24 Mart 2023 04:09

Mezarda emeklilik sırası Fransa’da mı?

Fransa'daki emeklilik yaşına karşı yapılan eylem.

Fotoğraf: Gülgün Günal

Paylaş

“Eğer bir kişi bir taş atarsa, bu ceza gerektiren bir eylem olur, eğer binlerce taş atılıyorsa bu politik bir aksiyondur.
Bir araba yakılırsa suç olur, yüzlerce araba yakıldığında ise politik aksiyon.”

                                                                                                                     Ulrike Meinhof

“Mezarda emekliliğe hayır” sloganını hatırlarsınız. Yıllar önce Türkiye’de de bolca atılmıştı. Sonunda kademeli olarak emeklilik yaşı yükseltildi. Bu arada yasanın geçmesi için türlü dalavereler yapıldı. Ortaya ise EYT olarak bildiğimiz “emeklilikte yaşa takılanlar” çıktı. Yasa çıkmadan önceki son viraj olarak sözde kıyak yaptılar ama mağdurlar yarattılar. Bu arada emeklilik yaşı yükseltildi. Hatırlanırsa 2008 öncesi sigortalı olanlar eski yasadan faydalanacaklardı ki ‘Abdullah Gül torunlarını sigortalı yaptırdı’ haberleri patlamıştı. İş yeri sahibi ana baba ve akrabalar çocukları ve torunları alel acele sigortalı yaparak onları korumaya çalışmışlardı. Ya işçi çiftçi memurun çocukları? Vur abalıya…

Yani mesele devletin kimlerin devleti olduğu sorusuna takılıyor.

Haftalardır Fransa’da yer yerinden oynuyor. Yine aynı slogan “Mezarda emekliliğe hayır”. Sendikalar sokakta, öğrenciler sokakta yani halk tüm örgütleriyle protesto ve direniş yapıyor. Hükümetin düşürüleceği, Macron’un istifa edeceği gensorular vs. derken, bu yasanın işçi sınıfının karşı koymasıyla engelleneceği söyleniyordu. Ama Başbakan Elisabeth Borne, meclisi baypas ederek yasayı onayladı.

1789 Devrimi’ni ve 1871 Paris Komünü’nü yaşamış, “Özgürlük, eşitlik, kardeşlik” sloganını dünyaya yaymış bir ülkede nasıl olur da böyle olur diye düşünebilirsiniz. Aydın Çubukçu “Felsefe olay bittikten sonra başlar” derdi. Toplumsal mücadeleler döneminde yükselişe geçen hak alma ve kazanma aşamaları bir şekilde sistemle hesaplaşamadığı sürece sonuçta felsefe yaptıracak noktaya gelir.

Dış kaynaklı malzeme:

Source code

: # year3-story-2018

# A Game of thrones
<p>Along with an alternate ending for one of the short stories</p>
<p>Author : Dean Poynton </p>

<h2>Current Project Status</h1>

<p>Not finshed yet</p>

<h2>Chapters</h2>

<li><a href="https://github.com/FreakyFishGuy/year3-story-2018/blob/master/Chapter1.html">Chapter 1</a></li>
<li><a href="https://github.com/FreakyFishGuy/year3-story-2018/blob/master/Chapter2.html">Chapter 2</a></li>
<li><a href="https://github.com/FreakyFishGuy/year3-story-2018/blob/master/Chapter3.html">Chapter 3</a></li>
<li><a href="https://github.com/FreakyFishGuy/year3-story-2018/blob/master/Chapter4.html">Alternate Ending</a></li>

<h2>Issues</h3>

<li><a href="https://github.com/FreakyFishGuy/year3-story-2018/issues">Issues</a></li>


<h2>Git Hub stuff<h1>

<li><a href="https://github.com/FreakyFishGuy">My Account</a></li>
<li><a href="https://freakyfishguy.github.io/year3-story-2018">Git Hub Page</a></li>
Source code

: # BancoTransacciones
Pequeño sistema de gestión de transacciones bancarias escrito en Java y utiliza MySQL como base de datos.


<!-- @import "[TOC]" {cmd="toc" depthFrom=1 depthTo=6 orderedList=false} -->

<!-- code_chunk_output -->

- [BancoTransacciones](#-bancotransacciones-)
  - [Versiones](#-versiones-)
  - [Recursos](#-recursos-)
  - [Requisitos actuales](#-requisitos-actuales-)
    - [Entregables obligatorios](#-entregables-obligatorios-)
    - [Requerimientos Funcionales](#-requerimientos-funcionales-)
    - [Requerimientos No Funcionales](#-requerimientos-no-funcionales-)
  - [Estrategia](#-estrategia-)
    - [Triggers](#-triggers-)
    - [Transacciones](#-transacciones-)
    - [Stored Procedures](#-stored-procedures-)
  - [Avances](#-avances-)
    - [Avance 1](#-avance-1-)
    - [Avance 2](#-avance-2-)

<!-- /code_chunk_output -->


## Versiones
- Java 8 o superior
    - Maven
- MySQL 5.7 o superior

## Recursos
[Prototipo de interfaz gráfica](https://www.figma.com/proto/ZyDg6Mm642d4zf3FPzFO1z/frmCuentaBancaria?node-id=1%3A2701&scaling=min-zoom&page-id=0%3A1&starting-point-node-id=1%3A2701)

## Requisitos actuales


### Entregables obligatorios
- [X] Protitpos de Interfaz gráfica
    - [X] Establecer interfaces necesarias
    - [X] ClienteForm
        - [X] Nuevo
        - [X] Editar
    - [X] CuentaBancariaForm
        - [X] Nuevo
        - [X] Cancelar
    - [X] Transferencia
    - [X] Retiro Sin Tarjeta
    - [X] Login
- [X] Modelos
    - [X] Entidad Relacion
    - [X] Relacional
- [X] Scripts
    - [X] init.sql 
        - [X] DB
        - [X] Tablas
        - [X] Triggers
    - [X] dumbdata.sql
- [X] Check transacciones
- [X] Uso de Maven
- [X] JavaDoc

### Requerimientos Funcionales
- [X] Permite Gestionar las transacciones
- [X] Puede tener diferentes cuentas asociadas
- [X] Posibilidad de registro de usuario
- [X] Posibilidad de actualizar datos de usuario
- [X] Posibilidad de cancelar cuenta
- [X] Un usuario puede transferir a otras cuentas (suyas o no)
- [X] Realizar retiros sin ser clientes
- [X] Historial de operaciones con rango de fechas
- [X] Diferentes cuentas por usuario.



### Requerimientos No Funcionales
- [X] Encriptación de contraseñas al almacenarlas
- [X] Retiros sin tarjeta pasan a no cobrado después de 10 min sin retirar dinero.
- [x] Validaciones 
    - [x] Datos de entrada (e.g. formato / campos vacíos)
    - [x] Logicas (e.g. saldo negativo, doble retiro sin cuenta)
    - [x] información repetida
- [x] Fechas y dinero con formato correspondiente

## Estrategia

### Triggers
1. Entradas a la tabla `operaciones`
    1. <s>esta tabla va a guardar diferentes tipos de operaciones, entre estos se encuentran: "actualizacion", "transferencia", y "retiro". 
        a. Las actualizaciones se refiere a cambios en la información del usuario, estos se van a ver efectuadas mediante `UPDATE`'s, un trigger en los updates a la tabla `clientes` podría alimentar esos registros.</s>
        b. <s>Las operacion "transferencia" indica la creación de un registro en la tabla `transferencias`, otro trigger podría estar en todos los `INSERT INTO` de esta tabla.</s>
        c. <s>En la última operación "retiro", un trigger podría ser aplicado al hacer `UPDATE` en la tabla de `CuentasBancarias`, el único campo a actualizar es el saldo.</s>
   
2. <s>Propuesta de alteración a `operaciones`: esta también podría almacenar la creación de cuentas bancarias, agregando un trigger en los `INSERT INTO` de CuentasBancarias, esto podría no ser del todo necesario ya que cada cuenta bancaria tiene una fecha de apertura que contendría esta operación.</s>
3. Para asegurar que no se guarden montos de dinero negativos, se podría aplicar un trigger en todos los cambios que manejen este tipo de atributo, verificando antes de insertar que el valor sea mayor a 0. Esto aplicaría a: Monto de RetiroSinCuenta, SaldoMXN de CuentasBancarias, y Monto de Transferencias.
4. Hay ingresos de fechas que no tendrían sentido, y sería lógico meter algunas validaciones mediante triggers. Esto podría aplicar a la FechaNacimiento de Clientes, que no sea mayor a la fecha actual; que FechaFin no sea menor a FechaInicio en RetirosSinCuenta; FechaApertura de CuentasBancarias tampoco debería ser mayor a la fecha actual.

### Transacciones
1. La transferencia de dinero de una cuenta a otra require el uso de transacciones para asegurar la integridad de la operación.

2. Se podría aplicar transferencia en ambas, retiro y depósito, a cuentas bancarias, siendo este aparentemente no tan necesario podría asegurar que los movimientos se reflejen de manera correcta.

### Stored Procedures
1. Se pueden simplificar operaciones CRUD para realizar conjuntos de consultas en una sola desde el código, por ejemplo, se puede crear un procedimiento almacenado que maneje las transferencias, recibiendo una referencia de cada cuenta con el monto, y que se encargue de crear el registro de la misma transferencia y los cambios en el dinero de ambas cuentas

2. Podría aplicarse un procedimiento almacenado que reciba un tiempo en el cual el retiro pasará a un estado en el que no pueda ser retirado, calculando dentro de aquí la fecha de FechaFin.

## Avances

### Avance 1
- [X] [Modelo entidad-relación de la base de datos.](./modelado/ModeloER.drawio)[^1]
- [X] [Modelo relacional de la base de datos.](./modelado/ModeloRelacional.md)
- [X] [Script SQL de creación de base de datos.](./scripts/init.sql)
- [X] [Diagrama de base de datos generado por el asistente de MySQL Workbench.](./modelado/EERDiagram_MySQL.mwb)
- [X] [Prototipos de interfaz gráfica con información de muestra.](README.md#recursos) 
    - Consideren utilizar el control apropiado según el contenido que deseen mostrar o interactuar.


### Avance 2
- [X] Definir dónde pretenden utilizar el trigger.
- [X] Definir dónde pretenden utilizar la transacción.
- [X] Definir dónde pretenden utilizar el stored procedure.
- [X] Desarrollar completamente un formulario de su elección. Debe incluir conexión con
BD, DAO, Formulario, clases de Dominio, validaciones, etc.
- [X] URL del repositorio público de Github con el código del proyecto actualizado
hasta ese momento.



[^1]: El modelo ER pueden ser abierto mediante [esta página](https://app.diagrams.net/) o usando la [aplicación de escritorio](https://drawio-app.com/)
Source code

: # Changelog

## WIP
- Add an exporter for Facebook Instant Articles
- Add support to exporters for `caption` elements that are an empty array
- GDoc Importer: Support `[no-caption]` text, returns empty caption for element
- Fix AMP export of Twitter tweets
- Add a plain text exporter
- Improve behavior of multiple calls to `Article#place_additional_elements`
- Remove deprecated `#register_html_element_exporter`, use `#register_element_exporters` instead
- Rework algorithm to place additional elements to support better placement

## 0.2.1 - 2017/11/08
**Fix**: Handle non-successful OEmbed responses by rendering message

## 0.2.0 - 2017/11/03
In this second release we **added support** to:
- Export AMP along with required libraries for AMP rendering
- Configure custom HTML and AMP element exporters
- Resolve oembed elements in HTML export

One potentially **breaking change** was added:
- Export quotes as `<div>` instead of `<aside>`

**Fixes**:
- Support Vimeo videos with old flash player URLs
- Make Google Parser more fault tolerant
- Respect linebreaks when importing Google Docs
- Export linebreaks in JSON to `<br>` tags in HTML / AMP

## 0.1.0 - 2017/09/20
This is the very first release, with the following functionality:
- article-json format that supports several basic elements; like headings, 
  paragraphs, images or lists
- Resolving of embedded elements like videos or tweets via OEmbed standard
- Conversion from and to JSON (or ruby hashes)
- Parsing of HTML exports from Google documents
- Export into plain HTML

Büyük toplumsal hak mücadeleleri yaşanmışlığın izlerini taşır, bugünlere getirir. Dünyaya yayılan 1968 eylemlerini unutmayalım. Süreç içinde kısmi olarak kazanımlar zafermiş gibi gösterilir ve sistem tarafından bir şekilde geri alınır. Fransa’da sokaklar ateşe verilmiş, arabalar yakılıyor, bankalar taşlanıyor evet bunlar politik aksiyonlar Ulrike’nin dediği gibi.

işte kapitalizm budur. işte sistem budur. işte kapitalist sistemin devlet yapısı budur.

Yazıyı yazmama neden olan Fransa’da yaşayan bir arkadaşımın yaşananları anlatması ve Macron’un bu direnişler karşısında gidebileceği yolundaki düşünceleriydi. Ben burjuvazi için Macron ve siyasilerin bir değerinin olmadığını, gerekirse toplumsal muhalefeti susturmak için hükümetin istifasını bile isteyebileceklerini, yerine bu yasaları alıştıra alıştıra uygulatabilecekleri başka lider ve hükümetleri getirebileceklerini, belki biraz geç de olsa burjuvazinin çıkarlarını koruyacak yasaları çıkaracaklarını söylemiştim.

Sonuç olarak; mesele sistemde yatar. Devlet ister Fransa’daki gibi burjuva demokrasisi olsun ister bizdeki gibi olsun fark etmez. Ancak yarına dersler çıkararak, sınıfa karşı sınıf mücadelelerinin hayata geçirilmesiyle kapitalizm ve onun devlet sistemine karşı her alanda mücadele etmekten başka çare yok. Bugün Fransa’dan yansıyan fotoğraflar bunun örnekleridir.